他往贺兰凛怀里一钻,侧脸贴着贺兰凛的胸膛,贺兰凛浑身一紧,李安乐的身子是凉的,此刻毫无隔阂地贴在他赤裸的皮肤上,又混着对方呼吸的温热,一冷一热间,触感格外清晰。
贺兰凛浑身僵得像块石头,李安乐却浑不觉,在他怀里动来动去,一会儿调整下脑袋的角度,一会儿又把腿往他这边挪了挪,像是在找最舒服的姿势,弄得贺兰凛心头发紧,偏又不敢有丝毫动作。
“贺兰凛。”李安乐忽然开口,声音从贺兰凛胸前传来。
贺兰凛忙应道:“属下在,侯爷。”
“没什么。”李安乐顿了顿,又没了声音,维持着贴在他怀里的姿势。
过了约莫一炷香的功夫,李安乐又唤了句:“贺兰凛。”
这会儿贺兰凛稍稍适应了些,手臂轻轻环住了李安乐,“属下在。”
又过了许久,就在贺兰凛以为李安乐已经睡着时,那声“贺兰凛”又响了起来。
“属下在。”贺兰凛耐心应着。
怀里的人沉默了片刻,忽然闷闷地说:“贺兰凛,我不喜欢你。”
贺兰凛低声回道:“是属下的错,请侯爷责罚。”
“罢了。”李安乐却又动了动,往贺兰凛怀里埋得更深了些,“其实……有一点喜欢的,你真是只很棒的小狗。”
说完这句,就没了动静,不久,李安乐的呼吸渐渐均匀,像是睡熟了。
贺兰凛的心像是被什么东西轻轻撞了一下,说不出是酸是麻,只觉得古怪得很。
他没低头去看怀里的人,目光不由自主地看向了桌案上那盏长信灯,方才进来时,李安乐正盯着它看。

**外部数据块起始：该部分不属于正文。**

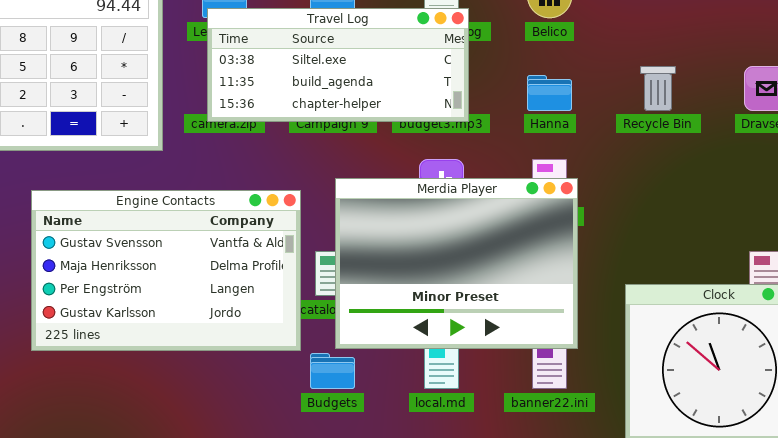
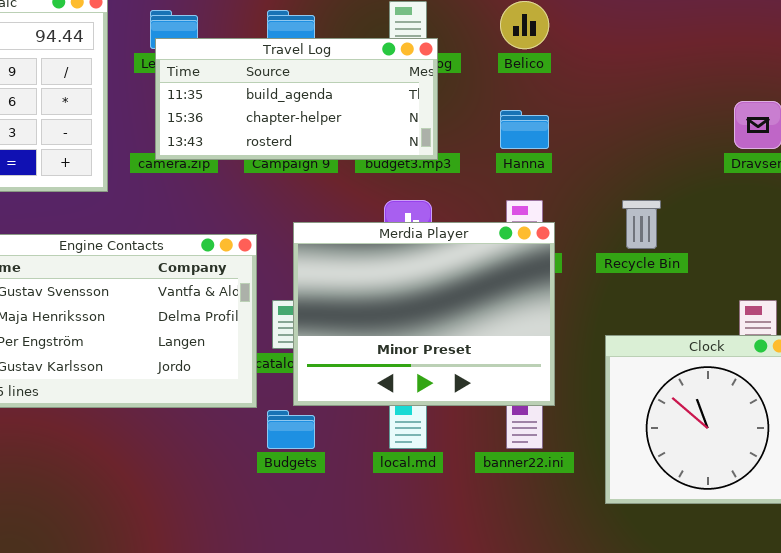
Travel Log: [207,8,469,122] -> [155,38,438,160], scrolled down 1 row
Recycle Bin: [640,66,676,111] -> [622,200,661,249], moved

灯花偶尔“噼啪”跳一下,映得那些缠枝纹样忽明忽暗,他就这么望着,怀里的人呼吸平稳。
不知过了多久,贺兰凛的眼皮越来越沉,帐外的风声、灯花的轻响都渐渐轻了。
贺兰凛最后望了一眼那盏灯,意识模糊间,手臂下意识地收紧了些,终是抵不过倦意,沉沉睡了过去。
帐外的天光大亮时,李安乐才睁开眼。一夜过去,帐内的暖香淡了些,身侧的人还睡得沉。
李安乐动了动,只觉身下有些异样的紧绷,那点晨起的躁动来得猝不及防。
他皱了皱眉,本想闭眼忍过这阵,可身侧就是温热的躯体,那点躁动不仅没褪,反倒愈发清晰。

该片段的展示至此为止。